Mike Tyson former foe is ashamed of beating him
Sometimes a young fighter is tasked with facing an idol or someone he's placed on a proverbial pedestal.
Such was the case for a former British heavyweight boxer who recently shared some candid thoughts about defeating sports legend Mike Tyson.
Danny Williams, who upset a 38 year Mike Tyson in 2004, recently told BoxingNewsOnline he's 'embarrassed' for having knocked out a fighter who was larger than life to him and admits he wouldn't have lasted a round had Tyson been well-prepared and in his prime.

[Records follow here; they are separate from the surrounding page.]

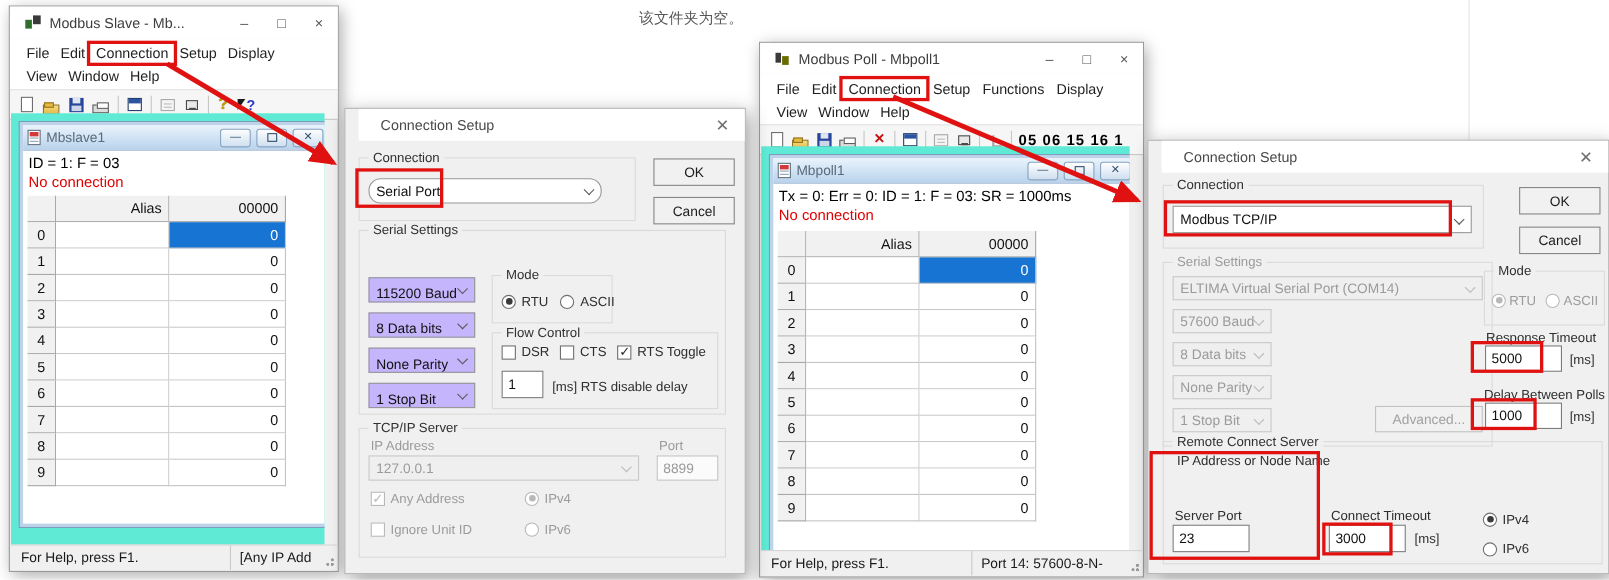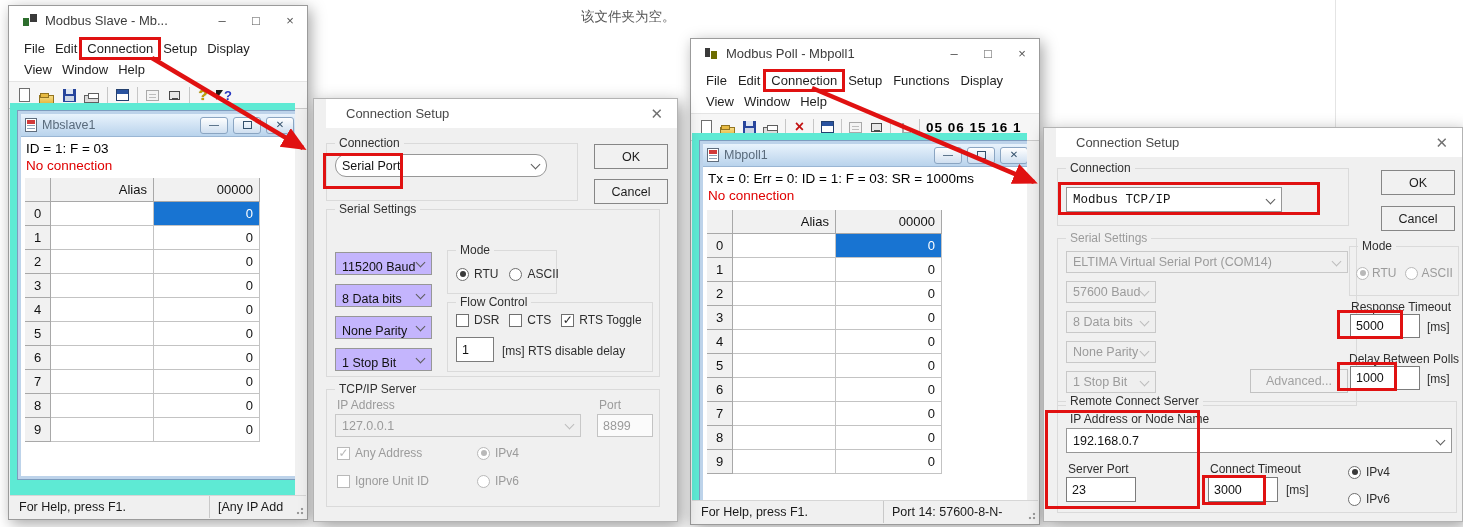--- a/index.html
+++ b/index.html
@@ -258,7 +258,7 @@
 
   <div class="group" style="left:12px;top:44px;width:252px;height:58px;">
     <span class="glabel">Connection</span>
-    <div class="combo" style="left:8px;top:10px;width:212px;border-radius:11px;">
+    <div class="combo" style="left:8px;top:18px;width:212px;border-radius:11px;">
       <span>Serial Port</span>
       <span class="chev"></span>
     </div>

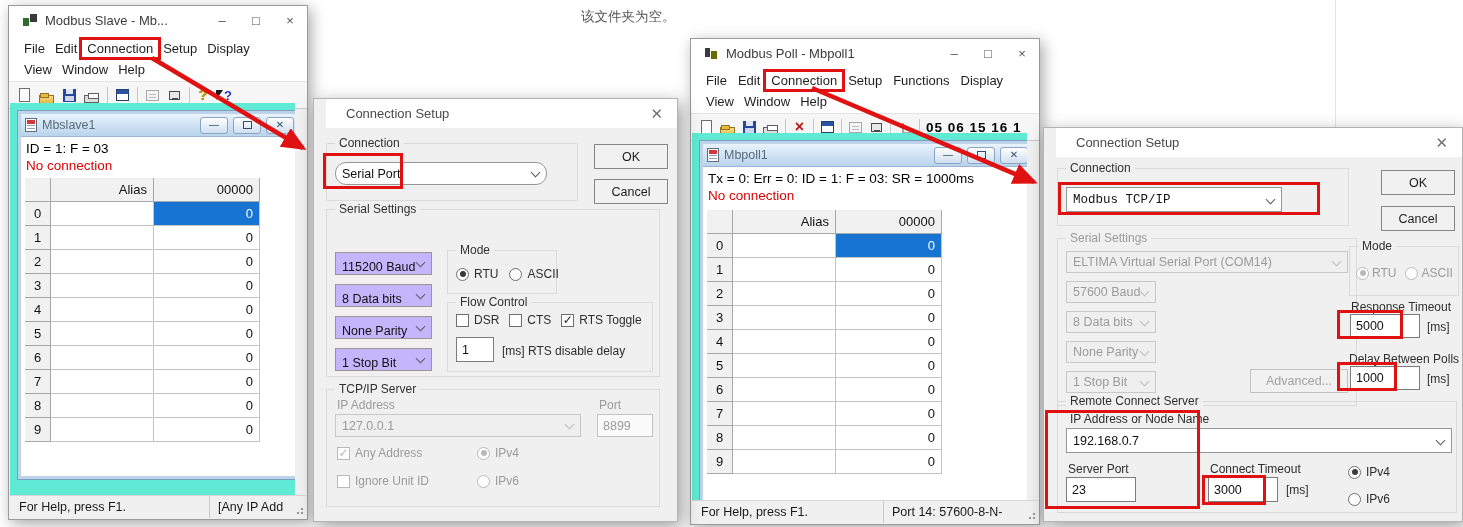--- a/index.html
+++ b/index.html
@@ -477,7 +477,7 @@
 
   <div class="group" style="left:13px;top:40px;width:292px;height:58px;">
     <span class="glabel">Connection</span>
-    <div class="combo" style="left:8px;top:18px;width:216px;height:25px;font-family:Liberation Mono, monospace;">
+    <div class="combo" style="left:8px;top:18px;width:272px;height:25px;">
       <span>Modbus TCP/IP</span>
       <span class="chev" style="top:8px;"></span>
     </div>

Nevertheless, although Mike had slowed and hadn't fought in 17 months, he entered the Williams fight as a hefty 9 to 1 favorite and had recorded a 49 second knockout of Clifford Etienne in his previous bout.

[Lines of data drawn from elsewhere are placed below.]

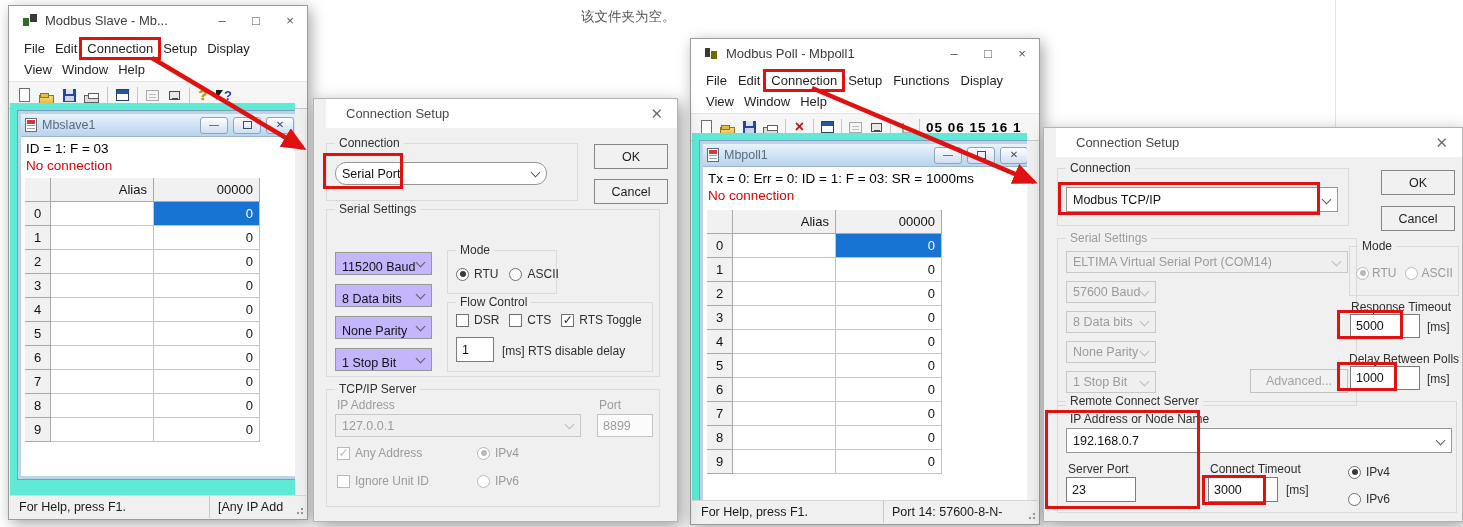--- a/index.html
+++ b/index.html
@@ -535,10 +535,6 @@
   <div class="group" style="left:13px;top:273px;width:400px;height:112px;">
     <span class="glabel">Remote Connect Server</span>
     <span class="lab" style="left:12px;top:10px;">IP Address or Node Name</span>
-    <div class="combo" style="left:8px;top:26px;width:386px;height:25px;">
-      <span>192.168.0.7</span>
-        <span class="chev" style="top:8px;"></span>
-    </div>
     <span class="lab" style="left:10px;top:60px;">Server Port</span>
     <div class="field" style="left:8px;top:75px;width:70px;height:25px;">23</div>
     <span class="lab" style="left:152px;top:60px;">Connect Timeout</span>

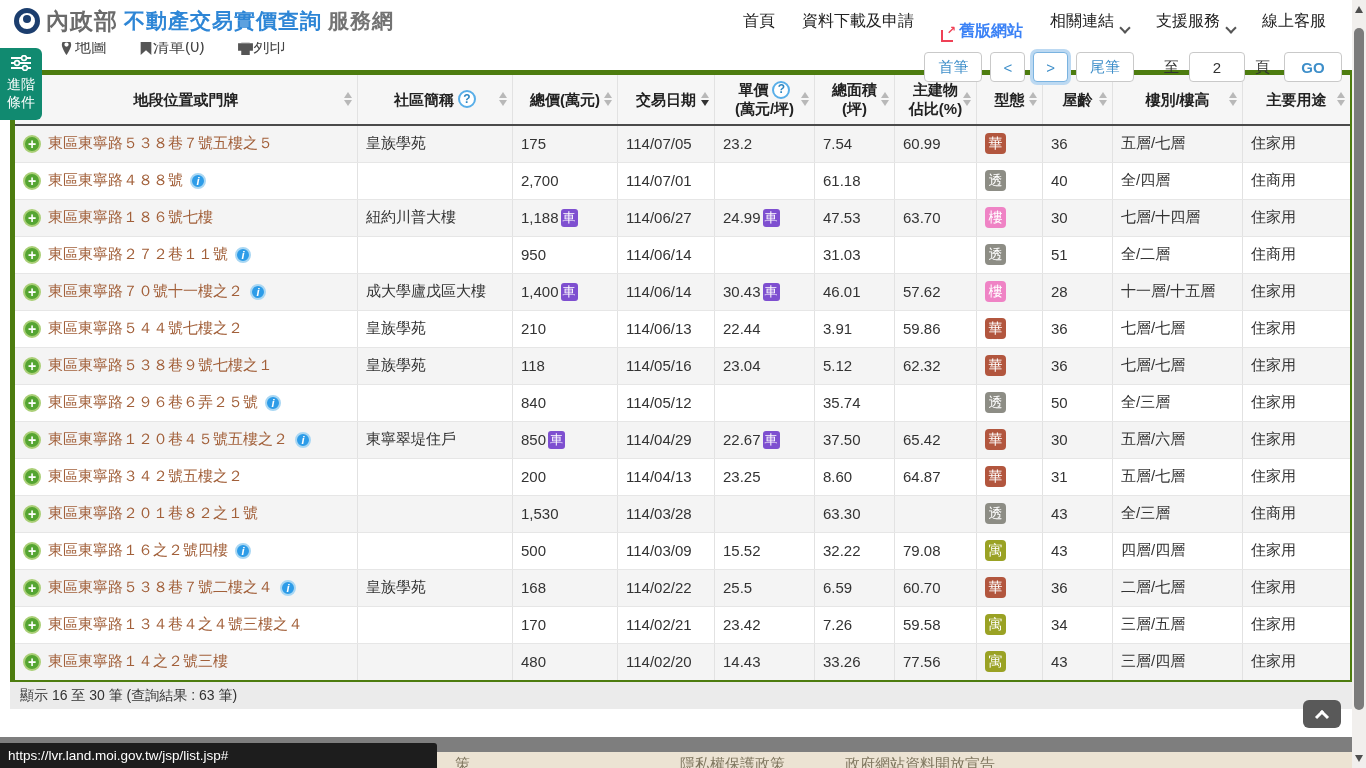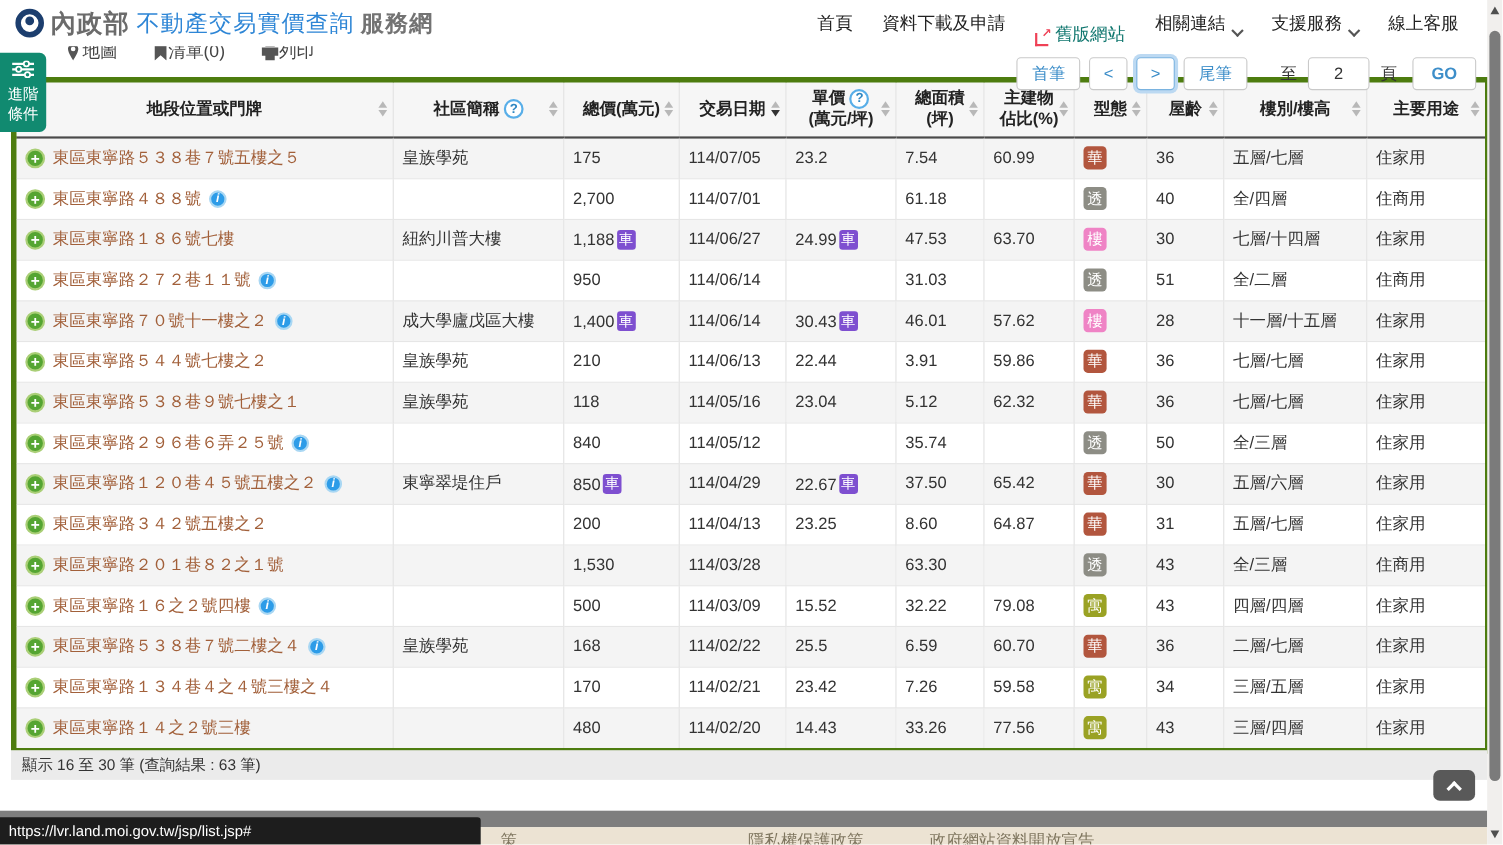--- a/index.html
+++ b/index.html
@@ -14,7 +14,7 @@
   .logo-circle { width:26px; height:26px; border-radius:50%; border:5px solid #1c3e6e; position:relative; display:inline-block; }
   .logo-circle::after { content:""; position:absolute; left:4px; top:2px; width:8px; height:8px; border-radius:50%; background:#1c3e6e; }
   .brand-agency { font-size:23px; font-weight:bold; color:#6b6b6b; font-family:"DejaVu Serif","Liberation Serif",serif; letter-spacing:1px; }
-  .brand-blue { font-size:21px; font-weight:normal; color:#2e86d6; letter-spacing:1px; }
+  .brand-blue { font-size:21px; font-weight:bold; color:#2e86d6; letter-spacing:1px; }
   .brand-orange { font-size:21px; font-weight:bold; color:#737373; letter-spacing:1px; }
   .topnav { margin-left:auto; display:flex; align-items:center; gap:27px; font-size:16px; color:#222; padding-right:12px; }
   .topnav .nav-item { display:flex; align-items:flex-end; gap:4px; cursor:pointer; white-space:nowrap; }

Practically no one gave Danny a chance to win.
In that mid-summer's fight, Mike, as usual, was overpowering early and dominated the first round, staggering his presumably over-matched foe several times. In Round 2, however, Tyson's movement was severely impeded after he tore a ligament in his left knee, yet 'Iron Mike' appeared well on his way to another early knockout win.
Injured knee or not, faded or not, this was still the legendary Tyson.
But Williams felt Tyson getting weaker as the minutes went by. In round four, fatigue had set in on Tyson whose activity rate plummeted. Sensing his chance to snatch victory, Williams, with only 25 seconds remaining, landed a long flurry of hard punches in bunches that sent Tyson into the ropes and onto the canvas.
'Iron Mike' failed to beat the count and Williams had defeated the Goliath he'd once worshipped.
"I saw glimpses at times of what Mike used to be," stated Tyson's manager, Shelley Finkel, after the bout.
"But he couldn't sustain it."
And Williams recently concurred, telling BoxingNewsONline Mike's speed was "crazy" and that his shots were still sharp and very difficult to see coming. And defensively, Williams learned quickly that even this faded version of Tyson was still allusive to a degree.
Danny told BoxingNewsOnline he had planned to use his longer reach to jab Tyson from the outside but admitted he abandoned the strategy because Tyson's head movement was simply too good.
The former British pugilist, who insists he'd knocked out Tyson in a dream just prior to the fight being negotiated and confirmed, believes Mike would have remained unbeaten and possibly become the best heavyweight ever had he stayed humble and disciplined, overcome outside-the-ring temptations, and not parted ways with the training staff that had helped make him a star.
So, what have we learned from Williams' recent admission?
Perhaps defeating an icon can be a bit harrowing, especially if he is someone you revere or is of mythical status. And second, despite being well past his sell-by date, it is apparent that Tyson was still capable of producing flashes of brilliance and unleashing some ol' fashioned hurt at the highest level.
Would Danny, as he insists, really been unable to last a round in a mythical match-up against a prime Tyson?
Perhaps Williams, a pretty rugged guy himself years ago, should give himself a little more credit? Had he faced Tyson in their respective primes, he would have certainly lasted longer than a round and would have probably made it a fairly decent scrap for as long as it lasted.